UGM-73 Poseidon SLBM
The first US SLBM to have MIRV warheads, Poseidon originated from a series of studies for a Polaris A3 successor; the initial Polaris B3 designation was dropped by early 1963, as the resulting missile would clearly be a new design. Just as each Polaris model had been longer-ranged than the previous one, so Poseidon would be even more capable, with a planned range of more than three thousand miles. Although no “magic bullet” method of detecting SSBNs had been developed, the Soviet Navy was building large numbers of ASW ships as part of its expansion into a “blue water” force, and it was desirable to provide American missile submarines with an expanded operating area to minimize the chances of detection.
Poseidon would be around the same length as the A3, but the new requirements meant that its diameter would have to be increased to 74 inches. This was incompatible with the width of existing Polaris launch tubes, but if the tube linings were stripped out, the new missile could be fitted. Electronic changes would also be necessary, such as installing the Mk.88 fire-control system.
Poseidon would be the second US missile (after the Minuteman III) to be equipped with MIRV warheads, vastly increasing the number of targets an individual SSBN could engage, even when two or three warheads were assigned to a single targets. The maximum warload was 14 Mk.3 RVs, each with a 50-kiloton yield W68 device; in this configuration, Poseidon’s range was about that of Polaris A3. This was raised to over 3,200 miles if only ten RVs were carried, which was probably the standard fit.
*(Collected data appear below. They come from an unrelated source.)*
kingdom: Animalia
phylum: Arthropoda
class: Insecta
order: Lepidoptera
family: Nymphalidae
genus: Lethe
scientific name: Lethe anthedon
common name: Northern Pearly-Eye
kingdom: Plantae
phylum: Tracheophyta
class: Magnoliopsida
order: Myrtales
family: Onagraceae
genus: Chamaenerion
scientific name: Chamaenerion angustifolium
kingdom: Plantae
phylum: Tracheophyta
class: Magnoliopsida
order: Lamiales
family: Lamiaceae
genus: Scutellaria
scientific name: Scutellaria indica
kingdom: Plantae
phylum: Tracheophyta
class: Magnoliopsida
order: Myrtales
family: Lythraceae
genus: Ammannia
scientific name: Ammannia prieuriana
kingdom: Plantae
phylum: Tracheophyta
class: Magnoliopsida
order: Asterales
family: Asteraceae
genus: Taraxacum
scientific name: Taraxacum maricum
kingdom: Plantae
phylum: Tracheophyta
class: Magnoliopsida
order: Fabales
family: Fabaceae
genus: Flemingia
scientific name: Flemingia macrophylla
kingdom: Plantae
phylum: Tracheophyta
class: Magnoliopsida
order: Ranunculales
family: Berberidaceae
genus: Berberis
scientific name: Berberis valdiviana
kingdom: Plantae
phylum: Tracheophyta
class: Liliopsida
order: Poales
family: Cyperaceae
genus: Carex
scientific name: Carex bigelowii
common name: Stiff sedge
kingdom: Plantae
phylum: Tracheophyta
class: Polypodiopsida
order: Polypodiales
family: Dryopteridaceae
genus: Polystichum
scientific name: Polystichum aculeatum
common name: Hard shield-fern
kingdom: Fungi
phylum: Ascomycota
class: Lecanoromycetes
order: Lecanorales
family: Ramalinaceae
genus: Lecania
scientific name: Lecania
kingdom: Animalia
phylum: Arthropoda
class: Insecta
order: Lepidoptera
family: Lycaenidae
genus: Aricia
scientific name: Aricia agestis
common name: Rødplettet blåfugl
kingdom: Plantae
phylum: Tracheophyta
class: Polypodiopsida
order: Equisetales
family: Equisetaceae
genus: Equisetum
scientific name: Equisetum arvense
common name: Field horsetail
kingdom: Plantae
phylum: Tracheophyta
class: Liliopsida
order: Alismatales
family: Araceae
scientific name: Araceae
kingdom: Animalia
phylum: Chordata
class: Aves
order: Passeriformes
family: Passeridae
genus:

Accuracy is believed to have been improved by a factor of two when compared to Polaris, but Poseidon was still not a counterforce weapon.
In 1965, funding for Poseidon was approved, and in November 1966 Secretary of Defense MacNamara publicly announced that he had recommended proceeding with deployment of the new missile as a means of countering Soviet ABM development.
In May 1967, British Prime Minister Wilson confirmed that the UK would not be buying the Poseidon system to arm its still-building Polaris boats, partly due to the desire not to become overly dependent on American weapons. Although the possibility of a British Poseidon buy would be raised again, no UGM-73s would be exported, and the Royal Navy would end up operating Polaris until the mid-1990s.
Flight testing began with a pad firing from Canaveral on August 16 1968, and the first underwater Poseidon launch from an SSBN took place off Cape Canaveral on August 3, 1970, from the USS James Madison. The system was in operational service the following year when the Madison went to sea with Poseidons loaded. Poseidon backfits were applied to boomers of the Madison, Benjamin Franklin, and Lafayette classes throughout the 1970s. The earlier boats of the Ethan Allen and George Washington classes retained Polaris until retired as SSBNs.
Throughout the 1980s, Poseidon boats were gradually retired from the strategic role as more Trident subs became available, thus allowing the US to stay within SALT-II limits. Several became moored training ships, while others were reclassified as SSNs before being mothballed. As part of President Bush’s major nuclear draw-down of September 1991, submarines still equipped with Poseidon were taken off alert. The Trident refits lasted in the strategic role a little longer, but these too were gone by 1993.